Advice for taking the last 10s of audio without FFMPEG or re-encoding
Hey folks. Im trying to do some processing on audio in chunks instead of reading directly off the full outputted webm file.
The reason is that I need to make sure the duration is known and for some reason the duration tags when recording are reported as N/A (https://stackoverflow.com/questions/34118013/how-to-determine-webm-duration-using-ffprobe and https://github.com/SamuelScheit/puppeteer-stream/issues/136). Seems like the common solution is to re-encode the file to fix the duration, which doesn't seem very efficient if you want to process new data every 10s or so.
What i'm trying to do is process the latest chunks of audio every 10s so the entire file isn't useful to me. This is what I have so far but i'm definitely missing something important with webm. Im guessing its probably because of the missing header information but not sure.
let buffer: Buffer = Buffer.from([])
const writableStream = new Stream.Writable({
write(chunk, encoding, callback) {
buffer = Buffer.concat([chunk, buffer])
callback();
}
});
const stream = await getStream(page, {
audio: true,
video: false,
});
stream.pipe(writableStream);
// let fromTime = 0;
const intervalTime = 10 * 1000;
const reportInterval = setInterval(() => {
// Write a webm file thats 10s long. This will be used for processing.
writeFile(`./chunks/example.webm`, buffer).catch((error) => {
console.log(error)
})
buffer = Buffer.from([])
}, intervalTime);
In this case example.webm refused to load anything.

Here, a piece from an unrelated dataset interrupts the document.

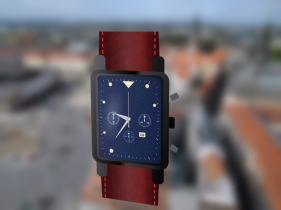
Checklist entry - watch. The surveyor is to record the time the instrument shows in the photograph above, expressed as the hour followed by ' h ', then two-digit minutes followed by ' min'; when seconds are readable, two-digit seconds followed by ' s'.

I've seen the example with the discord stream but it doesn't seem very applicable. I feel like this is a good usecase for people who don't need to record the raw audio. If anyone has pointers on WebM or relatively simple documentation please lmk. Any advice is appreciated.
For one, to get the video in 10 second chunks, reprocessing the video is necessary, as there are headers at the start of file to tell the reader that it is a webm file. Therefore, the line buffer = Buffer.from([]) will make the stream afterwards unusable ( Haven't worked out how to fix that ). However, if you only want to know the duration of the video, just use ffmpeg -hide_banner -i ( YOUR VIDEO ) -f null - 2>&1 | grep time= | tr -d "\n" | sed -E 's/.?time=//' | grep -o '^\S' . This parses the entire video, instead of looking at the ( In this case nonexistent ) time headers. If you want to write a node version of that command, be warned that ffmpeg prints to sterr, not stout.